I feel myself go numb. "How could you... why would you...?" I wail, not even caring that tears were pouring out of my eyes so I couldn't see clearly.

"Why would I do this to you? Are you fucking kidding me? How could you kiss another guy?! You are so unbelievable!" Josh cries, his voice breaking as he breaks down and starts to weep right in front of me, covering his face so I can't see the tears.

"Josh... I-I'm sorry..." I manage to squeak out after a while, reaching out to put my hand on his shoulder but he flinches away.

There is a long silence, the tension so thick in the air that I swear you could taste it.

"Well, sorry isn't going to change what happened," Josh mutters blankly at the ground.

"What's happened to you?" I find the courage to ask incredulously, "What's happened to the Josh I know? The Josh who would always hear me out?"

Josh purses his lips and breathes heavily through his nose. "He's right here."

"Really? Because I don't see him," I say, my voice breaking. "I'm not the only one who's two faced, you know," I hiss, "You know, I don't get you. At one point, you're all calm and collected, but the next, you're a touchy jerk!"

Josh glares angrily at me and says between clenched teeth, "Look, I'm sorry for yelling at you, okay? I shouldn't have said... what I did. Why'd you even come here?"

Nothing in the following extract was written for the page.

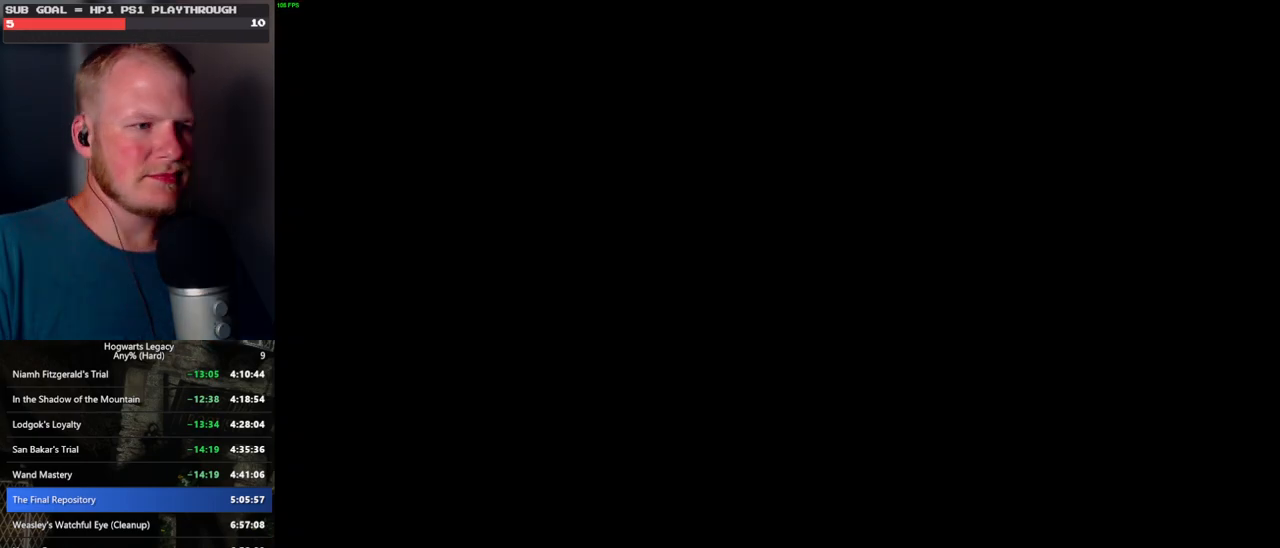
{"keys": [], "mouse": [], "events": [[84, "q", "up"]]}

I grab his iPod from my pocket and throw it down in front of him, making a crack the screen. "I was going to return this, but clearly you don't want it. That and an explanation for what happened! This isn't like you, Josh. I... I want to love you, but I just... I just can't any more! If you are just going to yell at me every time you're upset, then I can't!" I cry.

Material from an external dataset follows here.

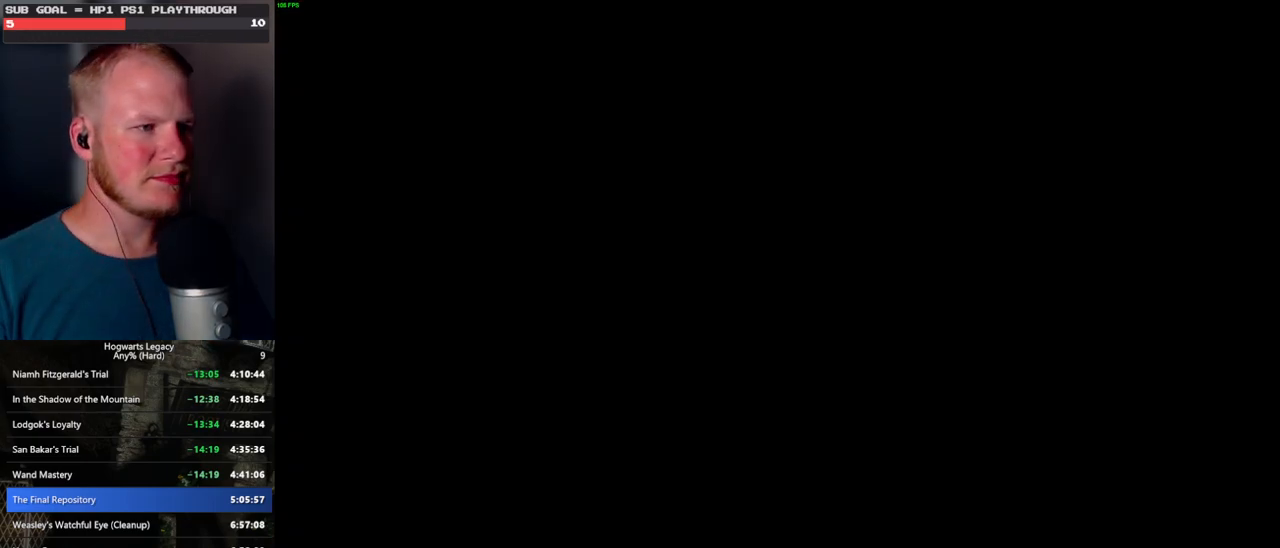
{"keys": [], "mouse": [], "events": []}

"Look, I can't do this any more. I don't want to hurt you, so just... just go away," Josh whimpers through tears.

With that, he slams the door in my face. I scream and kick the angrily. I pause, then turn and dash down the pathway. I can't take this shit.

I hate you. I hate you, I hate you, I HATE YOU! I hate you, Josh! I don't want to hate you, but I do. All this time I thought he would be with me forever, but it just goes to show you how people won't always be there. Did those, what, seven or so years not matter to him at all? The New Year's kiss? The goo fight? The fashion show? Pinkie's birthday party?

I don't know. But they meant a lot to me. So I just run, my sneakers slapping the pavement angrily. I run for as long as I possibly can, running towards where I know I will feel close to the one I lost all those years ago. I need him. I know he might be angry at me for loving someone else, but I've never forgotten him.

I have an awful cramp in my stomach, but I'm running anyway. I run into the park, into the woods and beyond it, the twigs scratching at my face but I don't care.

I climb the old tree with the steps and up to Mark's treehouse. I stand out on the wooden platform and stare sadly at the lake, the glistening water reflecting the large, white, full moon above. My chest shakes uncontrollably as I grab one of our old sleeping bags and sob hard into it. My legs suddenly wobble and my knees buckle. I drop onto the creaky wooden boards and prop myself up. "I've lost you," I whimper into the sleeping bag, "I lost you, I lost you, I lost you. And now I've lost someone else as well. Mark... I..."

I look up at the stars for guidance, just wish, hoping, praying that maybe there is a God, and maybe one of his angels are looking down on me. Maybe Mark is looking down at me.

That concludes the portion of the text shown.